Each of the four sets includes a color-coded Spybot control module, a software disc, a serial cable with an infrared (IR) transceiver at the end, a color-coded IR remote control for the Spybot, and parts to build the body of the Spybot. Each control module contains 2 motors, an IR transceiver, a power button, and various sensors.

Spybotics
| Name | Set ID | Parts | Notes |
|---|---|---|---|
| Snaptrax S45 | 3807 | 202 | Red |
| Technojaw T55 | 3809 | 261 | Green |
| Gigamesh G60 | 3806 | 244 | Blue |
| Shadowstrike S70 | 3808 | 235 | Purple |

== Software ==
Each Spybotics set includes a CD-ROM software disc which allows you to program the spybots.

=== Programming ===
Spybots are programmed primarily through the mission system, but they can be programmed in a similar manner to the RCX. Most RCX-compatible programming languages can be used. Programs are uploaded to the control module using a special serial-to-IR cable included with the set.

=== Missions ===
The Spybotics software allows you to create simulated missions for the Spybots. The disc includes 10 preset missions, and more could be downloaded from the now-defunct Spybotics website. Five of the missions are designed for a single Spybot, and the other five are designed for two or more Spybots. Each mission includes a mission brief, set-up instructions, and some settings to make the mission easier or harder. The missions are set up by placing certain objects in the room, which the Spybots will react to according to the program included with the mission.

Single-bot missions:
- Laser Maze
- Command Override
- Gamma Overload
- Energy Crisis
- X-Factor

Multi-bot missions
- The Mole
- Critical Countdown
- Robot Rescue
- Face-Off
- Circuit Breaker

In addition to these pre-set missions, players can select "Special Operations", which allows them to create their own missions based on a set of nine templates. The templates, as well as the ten included missions, can then be modified using "capsules", which are small subprograms that change a particular aspect of the mission.

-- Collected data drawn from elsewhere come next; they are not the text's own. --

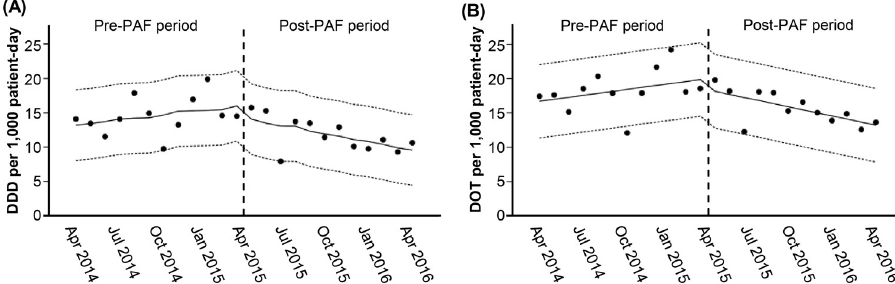
Fig 5. Effect of PAF implementation on the utilization of anti-MRSA agents. Time series of monthly DDD (panel A) and DOT (panel B) per 1,000 PD for anti-MRSA agents between April 2014 and March 2016 are plotted against time. Vertical dashed lines in each panel indicate the initiation of daily PAF implementation. Filled circles indicate the individual monthly DDD and DOT. Solid lines indicate the estimated trends during the study period according to interrupted time-series analysis, and the dotted lines indicate the upper and lower limits of the 95% confidence interval. Daily PAF implementation provoked a significant reduction in trends in both DDD (–0.65, 95% CI, –1.20 to – 0.11, P = 0.029) and DOT (–0.74, 95% CI, –1.33 to –0.15, P = 0.024) of anti-MRSA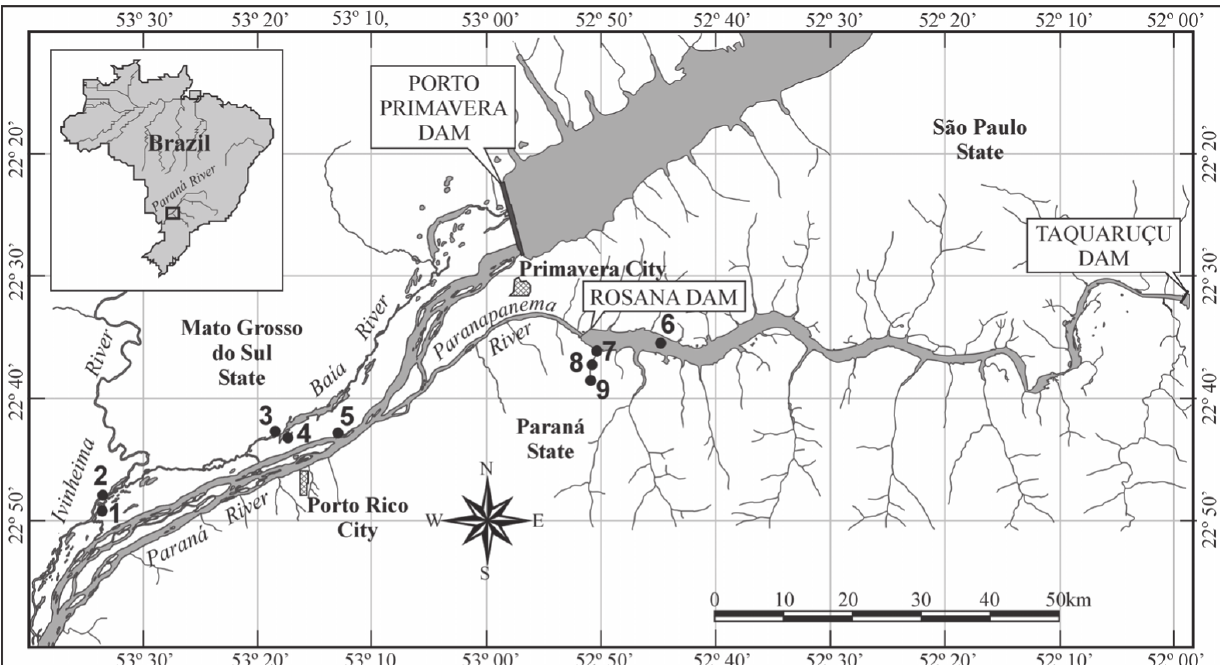
Fig. 1. Study area and location of the sampled points in the upper Paraná River floodplain (1- Patos Lake; 2- Ivinheima River; 3- Baia River; 4- Guaraná Lake; 5- Garças Lake; Rosana Reservoir (6) and Diamante Stream (7, 8 e 9). Number of specimens by sampling site: n 5, n = 56, n = 35, n = 22 and n = 6 7 8 9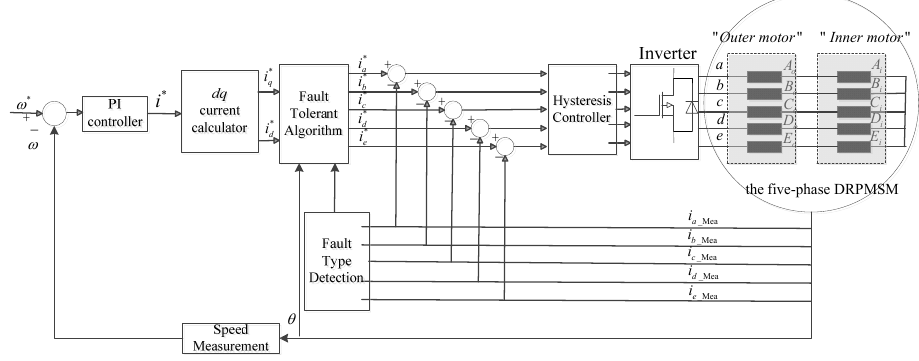
Figure 29. Control block diagram of fault tolerant system.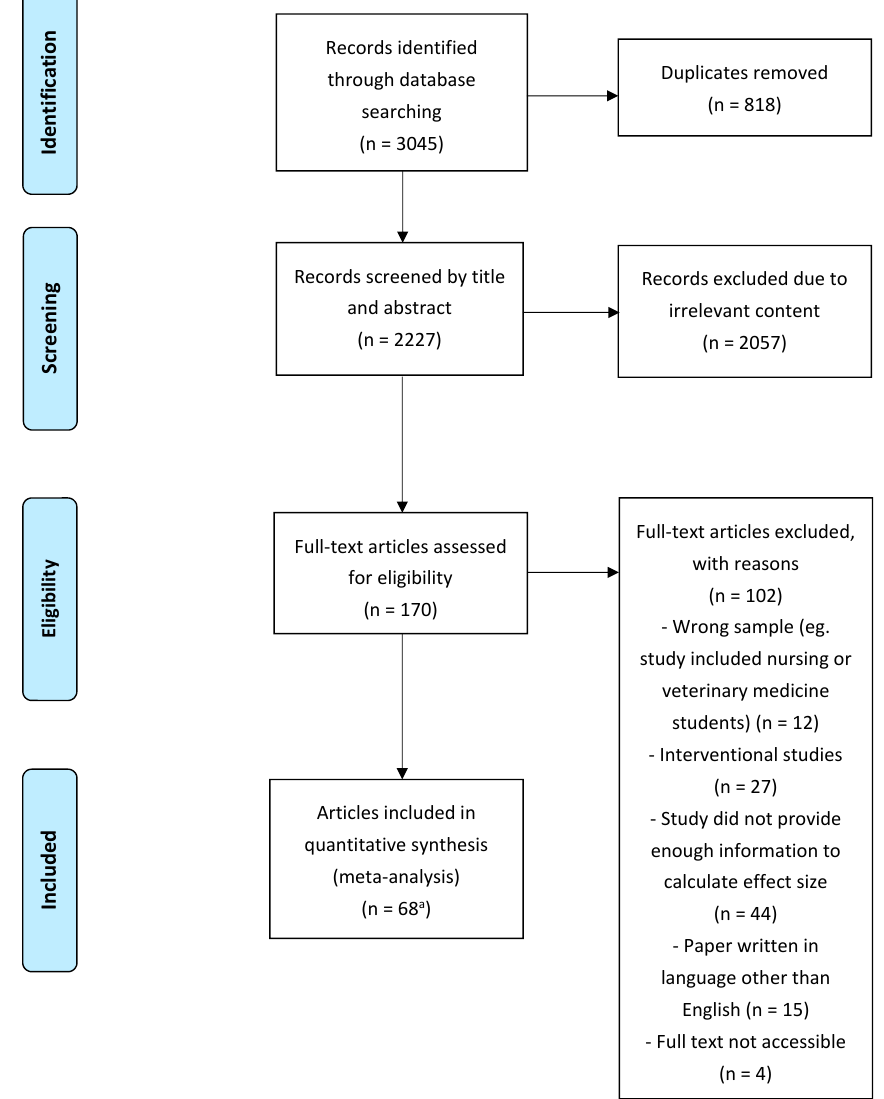
Figure 1. Preferred Reporting Items for Systematic Reviews and Meta-Analyses (PRISMA) flow diagram illustrating the search and selection process of a March 2019 systematic review of the literature on prevalence of anxiety among medical students. a One article (El-Gilany, 2008) reported two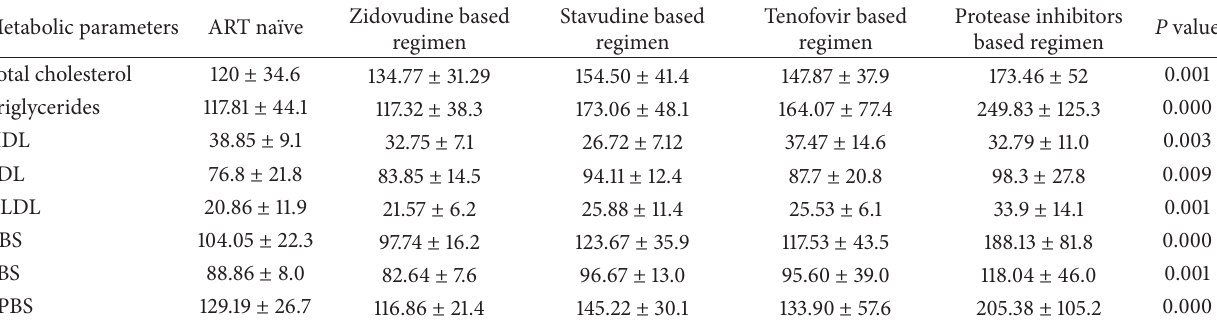
Table 5: Metabolic parameters in study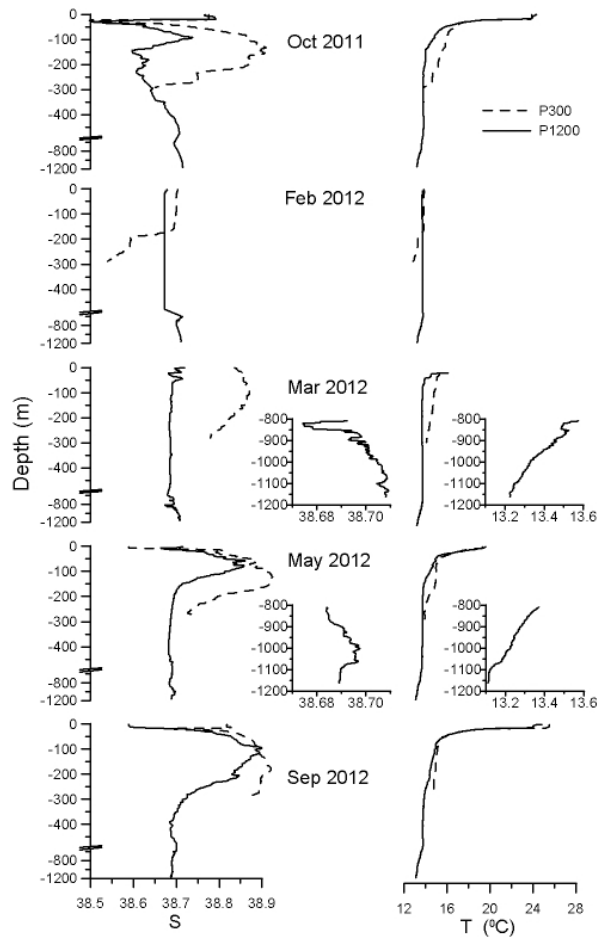
Figure 2. Vertical distribution of salinity ( S ) and temperature ( T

== The Nightfall Incident ==

The Lego website featured an online game called "The Nightfall Incident", created by Gamelab in 2002. The player was an agent from the "S.M.A.R.T" agency, which acted as a form of internet police by helping companies regain access to their stolen data or hijacked servers, by using Spybots. This was done by fighting "data battles", which were essentially strategic turn-based games where the player would use their software programs to eliminate enemy software.

During such battles, credits could be earned, with which the player could buy aforementioned software programs. The goal of the game was to win all data battles, of which each would be fought in a different "node" in the network, and eventually to defeat the rogue ex-S.M.A.R.T-agent Disarray, who appears to be the one who caused Nightfall (the crashing of the network, after which the game is named).